Use them together to separate the **fixed startup floor** from the **per-byte
cost** (the TODO's profiling task).
## Quick start
```bash
# Fetch the larger corpus (small.tex is committed; the rest are gitignored)
task bench:download
# Wall-clock CLI comparison → benches/benchmark_results.json (feeds the docs
# benchmark page, docs/src/reference/benchmarks.md)
task bench
# In-process micro-bench (parse vs format vs full pipeline, throughput)
task bench:micro
# Machine-readable JSON from the micro-bench
BADNESS_BENCH_OUTPUT_JSON=benches/micro_results.json cargo bench --bench formatting
```
## Profiling
`benches/formatting.rs` is `harness = false` (a plain `main` with fixed
iteration counts, not criterion) so a flamegraph attaches cleanly to a single
hot document instead of criterion's sampling loop:
```bash
# Flamegraph the masters dissertation per-byte hot paths
task bench:profile # → benches/flamegraph_masters.svg
# Or pick any corpus document explicitly:
BADNESS_BENCH_DOC=masters_dissertation.tex BADNESS_BENCH_ITERATIONS=60 \
cargo flamegraph --bench formatting -o benches/flamegraph_masters.svg
# perf with call graphs for the selected document
BADNESS_BENCH_DOC=masters_dissertation.tex BADNESS_BENCH_ITERATIONS=60 \
perf record --call-graph dwarf cargo bench --bench formatting
perf report
```
Env knobs for `benches/formatting.rs`:
- `BADNESS_BENCH_DOC`: profile only this document under `benches/documents/`.

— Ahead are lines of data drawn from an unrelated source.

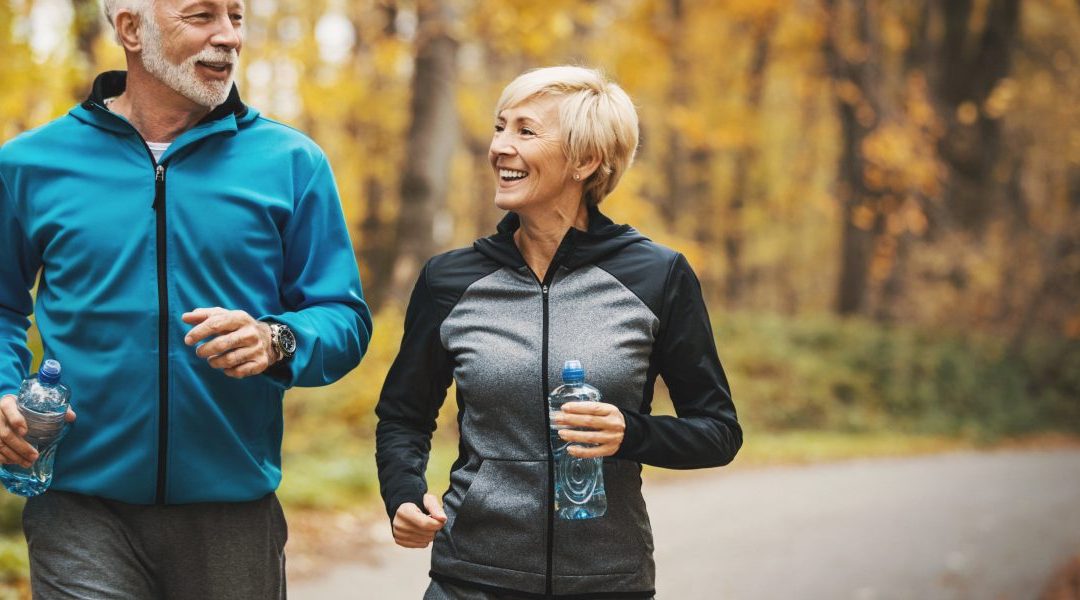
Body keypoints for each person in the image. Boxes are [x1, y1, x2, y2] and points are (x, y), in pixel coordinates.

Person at [0, 0, 372, 597]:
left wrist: (276, 338)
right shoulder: (30, 164)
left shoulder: (291, 162)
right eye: (201, 16)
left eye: (237, 16)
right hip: (78, 506)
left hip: (231, 511)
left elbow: (345, 317)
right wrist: (2, 389)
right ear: (130, 30)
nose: (228, 37)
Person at [375, 65, 742, 599]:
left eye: (525, 131)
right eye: (500, 127)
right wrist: (403, 495)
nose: (500, 146)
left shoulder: (657, 276)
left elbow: (718, 431)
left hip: (607, 580)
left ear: (586, 159)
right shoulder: (450, 280)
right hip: (470, 578)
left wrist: (630, 434)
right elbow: (404, 416)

- `BADNESS_BENCH_ITERATIONS`: iteration count for the selected document (10).
- `BADNESS_BENCH_OUTPUT_JSON`: write a machine-readable report to this path.
The micro-bench warms up before timing, so the one-time `LazyLock` signature-DB
init (see below) is excluded from the timed loops—it is reported separately at
the top of the run as a startup-floor component.

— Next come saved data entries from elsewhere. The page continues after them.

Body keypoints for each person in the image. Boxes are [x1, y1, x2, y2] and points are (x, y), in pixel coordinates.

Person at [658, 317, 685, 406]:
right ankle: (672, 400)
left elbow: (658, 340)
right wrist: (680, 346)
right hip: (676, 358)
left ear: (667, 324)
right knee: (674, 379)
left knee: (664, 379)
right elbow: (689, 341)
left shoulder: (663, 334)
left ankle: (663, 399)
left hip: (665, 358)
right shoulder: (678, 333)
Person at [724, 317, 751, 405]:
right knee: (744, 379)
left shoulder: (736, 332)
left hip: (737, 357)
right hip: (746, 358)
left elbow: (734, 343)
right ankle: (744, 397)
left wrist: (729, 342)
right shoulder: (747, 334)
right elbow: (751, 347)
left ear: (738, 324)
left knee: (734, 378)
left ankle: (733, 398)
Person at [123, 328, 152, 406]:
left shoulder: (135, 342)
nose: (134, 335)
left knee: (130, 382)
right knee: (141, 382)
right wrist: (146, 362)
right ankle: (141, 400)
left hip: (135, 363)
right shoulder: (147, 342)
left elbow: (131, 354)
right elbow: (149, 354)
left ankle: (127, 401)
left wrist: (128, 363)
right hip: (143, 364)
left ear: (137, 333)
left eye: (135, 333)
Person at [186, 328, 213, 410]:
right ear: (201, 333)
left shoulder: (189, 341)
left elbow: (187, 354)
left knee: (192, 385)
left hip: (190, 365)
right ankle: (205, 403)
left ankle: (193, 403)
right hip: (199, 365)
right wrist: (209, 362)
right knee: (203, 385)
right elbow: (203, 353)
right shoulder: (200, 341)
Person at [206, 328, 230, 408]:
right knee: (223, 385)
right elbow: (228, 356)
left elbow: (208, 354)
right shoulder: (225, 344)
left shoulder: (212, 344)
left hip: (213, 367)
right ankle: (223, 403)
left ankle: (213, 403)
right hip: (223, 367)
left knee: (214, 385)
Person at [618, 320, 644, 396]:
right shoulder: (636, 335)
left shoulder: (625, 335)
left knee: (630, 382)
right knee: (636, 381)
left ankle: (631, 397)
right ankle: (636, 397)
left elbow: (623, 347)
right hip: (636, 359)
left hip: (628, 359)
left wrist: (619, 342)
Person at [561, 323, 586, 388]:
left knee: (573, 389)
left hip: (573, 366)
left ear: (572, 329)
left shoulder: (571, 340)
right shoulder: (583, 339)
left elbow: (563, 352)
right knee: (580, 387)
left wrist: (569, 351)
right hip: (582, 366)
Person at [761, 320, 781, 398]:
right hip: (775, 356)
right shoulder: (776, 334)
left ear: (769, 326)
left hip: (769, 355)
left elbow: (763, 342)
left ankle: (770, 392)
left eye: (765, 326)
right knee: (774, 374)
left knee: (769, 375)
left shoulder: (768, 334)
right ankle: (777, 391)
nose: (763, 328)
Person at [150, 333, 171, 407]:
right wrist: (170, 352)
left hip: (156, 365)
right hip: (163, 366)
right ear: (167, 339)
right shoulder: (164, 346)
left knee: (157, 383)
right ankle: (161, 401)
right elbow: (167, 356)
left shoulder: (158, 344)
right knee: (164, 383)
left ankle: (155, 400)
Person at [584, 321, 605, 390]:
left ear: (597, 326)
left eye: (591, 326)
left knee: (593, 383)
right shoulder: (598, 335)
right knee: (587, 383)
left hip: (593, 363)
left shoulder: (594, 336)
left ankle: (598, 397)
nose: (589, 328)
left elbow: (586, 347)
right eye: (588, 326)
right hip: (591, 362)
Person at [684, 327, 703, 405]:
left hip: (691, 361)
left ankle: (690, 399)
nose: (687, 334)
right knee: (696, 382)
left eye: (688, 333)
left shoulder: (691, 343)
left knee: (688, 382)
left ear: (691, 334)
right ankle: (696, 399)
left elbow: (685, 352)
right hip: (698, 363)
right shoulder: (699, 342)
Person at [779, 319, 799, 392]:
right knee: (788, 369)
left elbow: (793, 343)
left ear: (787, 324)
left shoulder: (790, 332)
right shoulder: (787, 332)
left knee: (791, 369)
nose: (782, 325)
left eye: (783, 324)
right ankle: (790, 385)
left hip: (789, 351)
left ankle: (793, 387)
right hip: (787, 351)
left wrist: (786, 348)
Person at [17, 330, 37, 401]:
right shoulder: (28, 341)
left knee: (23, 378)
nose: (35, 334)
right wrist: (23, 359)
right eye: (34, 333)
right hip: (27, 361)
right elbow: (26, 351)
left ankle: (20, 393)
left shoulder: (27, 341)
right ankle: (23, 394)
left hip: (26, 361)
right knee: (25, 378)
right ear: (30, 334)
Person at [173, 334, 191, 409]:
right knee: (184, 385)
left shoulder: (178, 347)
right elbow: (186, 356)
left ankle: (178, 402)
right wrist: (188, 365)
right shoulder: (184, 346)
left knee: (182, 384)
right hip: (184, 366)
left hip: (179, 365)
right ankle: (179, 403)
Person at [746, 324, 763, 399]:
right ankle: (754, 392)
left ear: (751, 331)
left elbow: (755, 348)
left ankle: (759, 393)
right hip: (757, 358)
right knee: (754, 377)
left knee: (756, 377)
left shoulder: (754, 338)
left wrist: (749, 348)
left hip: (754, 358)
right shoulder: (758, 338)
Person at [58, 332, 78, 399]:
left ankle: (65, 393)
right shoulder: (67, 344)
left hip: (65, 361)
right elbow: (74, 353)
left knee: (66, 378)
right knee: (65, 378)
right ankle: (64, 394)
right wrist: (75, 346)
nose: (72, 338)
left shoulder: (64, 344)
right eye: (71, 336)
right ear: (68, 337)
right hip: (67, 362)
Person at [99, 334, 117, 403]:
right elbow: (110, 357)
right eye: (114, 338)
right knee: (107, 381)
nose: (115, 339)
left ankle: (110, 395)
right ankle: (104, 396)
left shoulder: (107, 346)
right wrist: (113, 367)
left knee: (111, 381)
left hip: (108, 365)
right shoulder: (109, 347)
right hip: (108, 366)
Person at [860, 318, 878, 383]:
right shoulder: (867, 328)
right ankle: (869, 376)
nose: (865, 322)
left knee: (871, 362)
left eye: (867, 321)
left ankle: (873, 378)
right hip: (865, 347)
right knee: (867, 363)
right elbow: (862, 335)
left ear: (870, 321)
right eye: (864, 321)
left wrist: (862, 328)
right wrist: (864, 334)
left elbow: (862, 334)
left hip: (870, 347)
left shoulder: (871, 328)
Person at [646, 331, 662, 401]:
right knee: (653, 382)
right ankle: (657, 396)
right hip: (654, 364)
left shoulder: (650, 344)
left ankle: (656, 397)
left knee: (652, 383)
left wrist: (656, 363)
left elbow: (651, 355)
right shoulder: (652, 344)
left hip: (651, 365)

## Findings (2026-06, attribution round)
Numbers are from one dev machine; treat the *ratios*, not the absolutes, as the
finding. Reproduce with `task bench:micro` + `task bench:profile`.
### Startup floor vs per-byte
The CLI's small-document time is dominated by a **fixed startup floor**, not by
formatting:
| small.tex | 1.2 KB | ~4.5 ms | ~0.11 ms | ~4.4 ms |
| cv.tex | 6.3 KB | ~5.1 ms | ~0.38 ms | ~4.7 ms |
| masters_dissertation.tex | 95 KB | ~14.9 ms | ~8.6 ms | ~6.3 ms |
A bare `badness --version` is only ~0.8 ms, so the extra ~3.7 ms of the format
floor *was* **the one-time CWL signature-DB init**: `cwl()` used to decompress
and parse the embedded `cwl_signatures.json.gz` on first access (`~4.5 ms`), and
it is on the format hot path (`Signatures::command`/`environment` fall back to
`cwl()`, and the lexer consults it for verbatim-env detection).

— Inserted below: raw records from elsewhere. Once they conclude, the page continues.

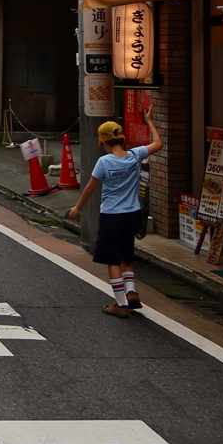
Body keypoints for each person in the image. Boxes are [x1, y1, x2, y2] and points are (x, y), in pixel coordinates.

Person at [68, 109, 163, 318]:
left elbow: (90, 188)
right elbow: (158, 144)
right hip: (132, 214)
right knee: (126, 256)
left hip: (111, 215)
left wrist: (78, 208)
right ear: (122, 139)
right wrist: (149, 122)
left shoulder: (104, 162)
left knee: (113, 260)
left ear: (104, 143)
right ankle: (131, 292)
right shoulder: (134, 155)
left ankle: (120, 304)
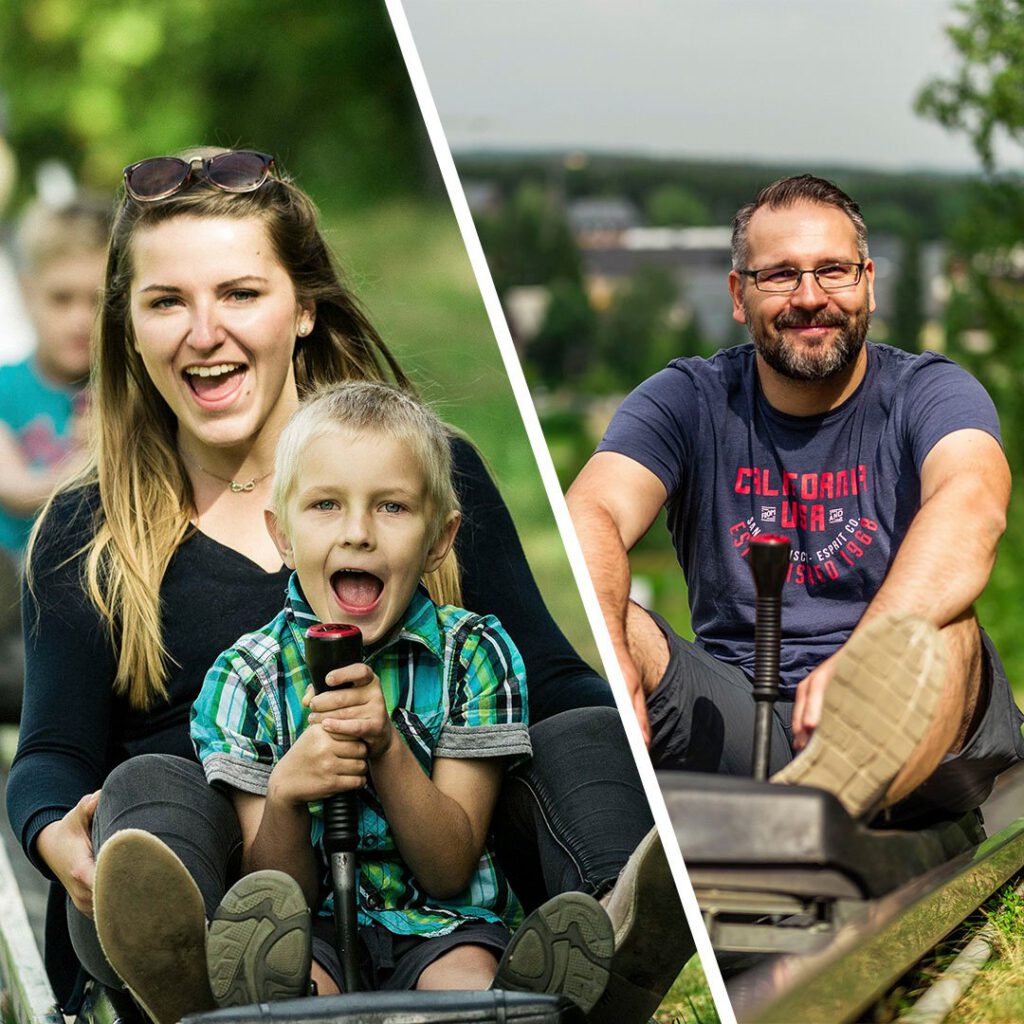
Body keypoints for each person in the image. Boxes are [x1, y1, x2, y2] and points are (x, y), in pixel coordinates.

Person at [6, 149, 690, 1023]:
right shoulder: (87, 529)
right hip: (232, 868)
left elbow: (551, 685)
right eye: (166, 301)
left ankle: (617, 937)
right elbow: (51, 754)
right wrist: (51, 830)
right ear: (129, 326)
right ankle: (210, 984)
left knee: (587, 728)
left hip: (434, 867)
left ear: (302, 308)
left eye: (240, 294)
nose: (202, 332)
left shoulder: (430, 477)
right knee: (148, 785)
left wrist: (634, 746)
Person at [567, 174, 1024, 824]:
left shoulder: (930, 392)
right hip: (744, 710)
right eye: (780, 275)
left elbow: (971, 503)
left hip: (916, 712)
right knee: (625, 620)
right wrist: (612, 646)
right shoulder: (687, 398)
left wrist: (863, 663)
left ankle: (811, 809)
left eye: (833, 271)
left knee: (944, 631)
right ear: (738, 293)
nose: (810, 298)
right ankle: (786, 813)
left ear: (868, 280)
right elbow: (592, 510)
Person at [0, 194, 110, 721]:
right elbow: (17, 491)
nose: (79, 320)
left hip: (90, 585)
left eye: (96, 301)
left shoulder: (124, 394)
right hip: (14, 582)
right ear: (26, 294)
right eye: (61, 299)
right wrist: (93, 459)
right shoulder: (4, 389)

**Fixed (2026-06):** the CWL tier is now baked into the binary at build time as a
`phf` perfect-hash map (`build.rs` → `phf_codegen`, values are `const fn`
constructor calls in `src/semantic/signature.rs`), so init is **~0** (no
decompress, no JSON parse, no map build). CLI latency on `small.tex` dropped from
~4.5 ms to ~1.3 ms, and `cv.tex` from ~5.1 ms to ~1.4 ms. The trade-off is a
larger binary (the data is now uncompressed read-only statics) and a one-time
build-time codegen step. The curated `builtin` DB (`data/signatures.json`, ~8 KB,
~0.09 ms) stays a runtime `LazyLock` JSON parse—negligible, not worth moving.
### Per-byte cost (masters dissertation, in-process)
Pipeline split: parse ~25 %, lower+print ~70 % of the full pipeline; throughput
~10 MB/s. Flamegraph self-time, bucketed:
| rowan red-tree cursor traversal | ~25–30 % | `PreorderWithTokens`/`SyntaxElementChildren` iteration, `NodeData::new`, sibling walks |
| allocator (malloc/free) | ~17 % | `Ir` nodes, `Vec<Ir>`, `smol_str`, red nodes |
| parse + tree-build | ~13 % | lexer + `GreenNodeBuilder` + `smol_str` interning |
| lowering logic | ~10 % | `lower_node`/`lower_element_stream` + `Ir` build |
| printing | ~7 % | `Printer::run_with_mode` + `flat_width` |
Most of the per-byte cost is **inherent to the lossless-CST + Doc-IR
architecture** (materializing/walking red cursors, allocating IR)—by design,
and the price of the LSP, incremental reparse, and losslessness. The printer
itself is modest. One concrete bit of *slack*: `lower_node` runs up to four
direct-children predicate scans per `ENVIRONMENT`
(`has_verbatim_body`/`is_margin_framed`/`is_alignment_env`/`is_list_env`); these
are bounded (direct children only) but redundant and could share one pass.